The Board of Directors is responsible for overall strategy, governance and performance of Universal Coal.
The Board guides and monitors the business and affairs of the Company on behalf of the shareholders by whom they are elected and to whom they are accountable. To ensure the Board is well equipped to discharge its responsibilities it has established guidelines for the nomination and selection of directors and for its own sustainable operations.
Composition of the Board
The composition of the Board is determined in accordance with the following principles and guidelines:
- The board should comprise directors with an appropriate range of qualifications and expertise and
- The board should meet at least quarterly and follow meeting guidelines set down to ensure all directors are made aware of, and have available all necessary information, to participate in an informed discussion of all agenda items
The Directors in office at the date of this statement are:
|John Hopkins OAM||Independant Non-executive Chairman|
|Tony Weber||Chief Executive Officer and Executive Director|
|Shammy Luvhengo||Executive Director|
|Hendri Bonsma||Independent Non-executive Director|
|David Twist||Non-executive Director|
|Carlo Baravalle||Non-executive Director|
As it acts on behalf of the shareholders and is accountable to the shareholders, the Board seeks to accurately identify the expectations of the shareholders, as well as other regulatory and ethical expectations and obligations. In addition, the Board is responsible for identifying areas of significant risk and ensuring arrangements are in place to adequately manage those risks.

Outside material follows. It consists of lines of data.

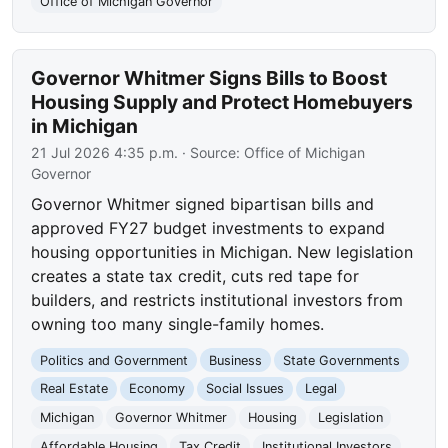
Office of Michigan Governor
Governor Whitmer Signs Bills to Boost
Housing Supply and Protect Homebuyers
in Michigan
21 Jul 2026 4:35 p.m.
· Source:
Office of Michigan
Governor
Governor Whitmer signed bipartisan bills and
approved FY27 budget investments to expand
housing opportunities in Michigan. New legislation
creates a state tax credit, cuts red tape for
builders, and restricts institutional investors from
owning too many single-family homes.
Politics and Government
Business
State Governments
Real Estate
Economy
Social Issues
Legal
Michigan
Governor Whitmer
Housing
Legislation
Affordable Housing
Tax Credit
Institutional Investors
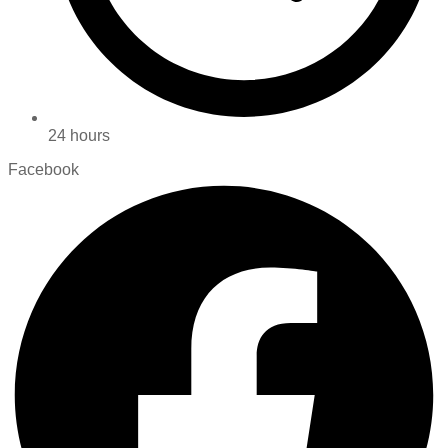
24 hours
Facebook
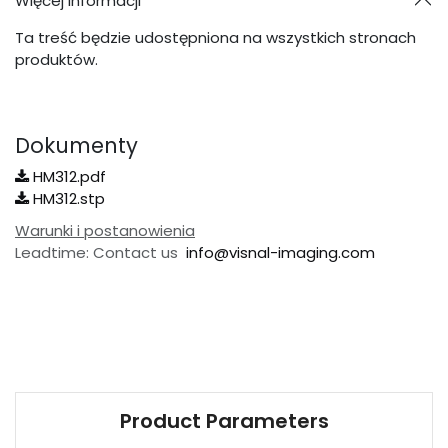
Więcej informacji
Ta treść będzie udostępniona na wszystkich stronach
produktów.
Dokumenty
HM312.pdf
HM312.stp
Warunki i postanowienia
Leadtime: Contact us
info@visnal-imaging.com
Product Parameters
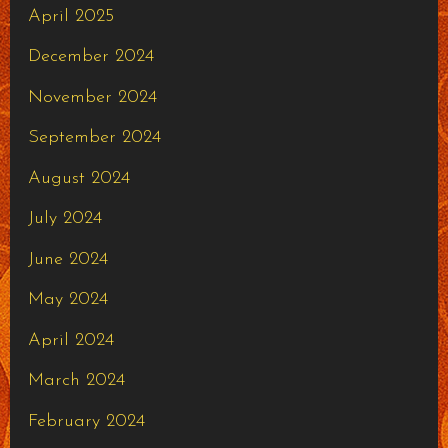
April 2025
December 2024
November 2024
September 2024
August 2024
July 2024
June 2024
May 2024
April 2024
March 2024
February 2024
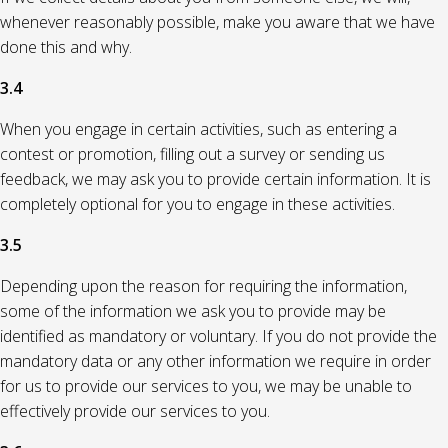
whenever reasonably possible, make you aware that we have
done this and why.
3.4
When you engage in certain activities, such as entering a
contest or promotion, filling out a survey or sending us
feedback, we may ask you to provide certain information. It is
completely optional for you to engage in these activities.
3.5
Depending upon the reason for requiring the information,
some of the information we ask you to provide may be
identified as mandatory or voluntary. If you do not provide the
mandatory data or any other information we require in order
for us to provide our services to you, we may be unable to
effectively provide our services to you.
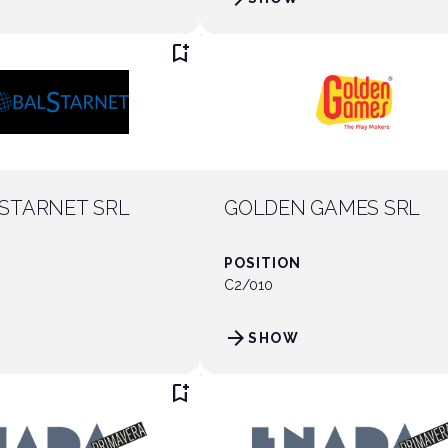
bookmark_add
STARNET SRL
GOLDEN GAMES SRL
POSITION
C2/010
arrow_forward
SHOW
bookmark_add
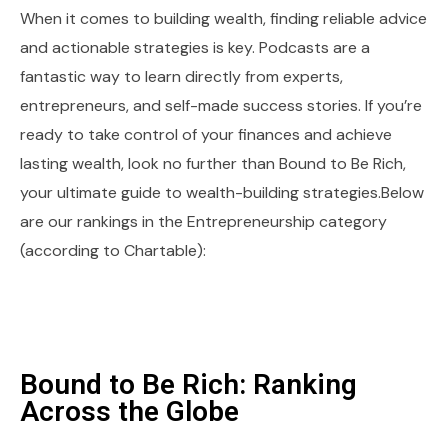
When it comes to building wealth, finding reliable advice
and actionable strategies is key. Podcasts are a
fantastic way to learn directly from experts,
entrepreneurs, and self-made success stories. If you’re
ready to take control of your finances and achieve
lasting wealth, look no further than Bound to Be Rich,
your ultimate guide to wealth-building strategies.Below
are our rankings in the Entrepreneurship category
(according to Chartable):
Bound to Be Rich: Ranking
Across the Globe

Communication to shareholders
The Board aims to ensure that the shareholders are informed of all information necessary to assess the performance of the Directors. Information is communicated to the shareholders through various channels including:
- Annual Report which is distributed to all shareholders
- Half-yearly report distributed to shareholders so requesting and
- Annual General Meeting and other meetings so called to obtain shareholder approval for Board action as appropriate
Directors’ share dealing
The Company operates a share dealing code for Directors on the basis set out in the Listing Rules.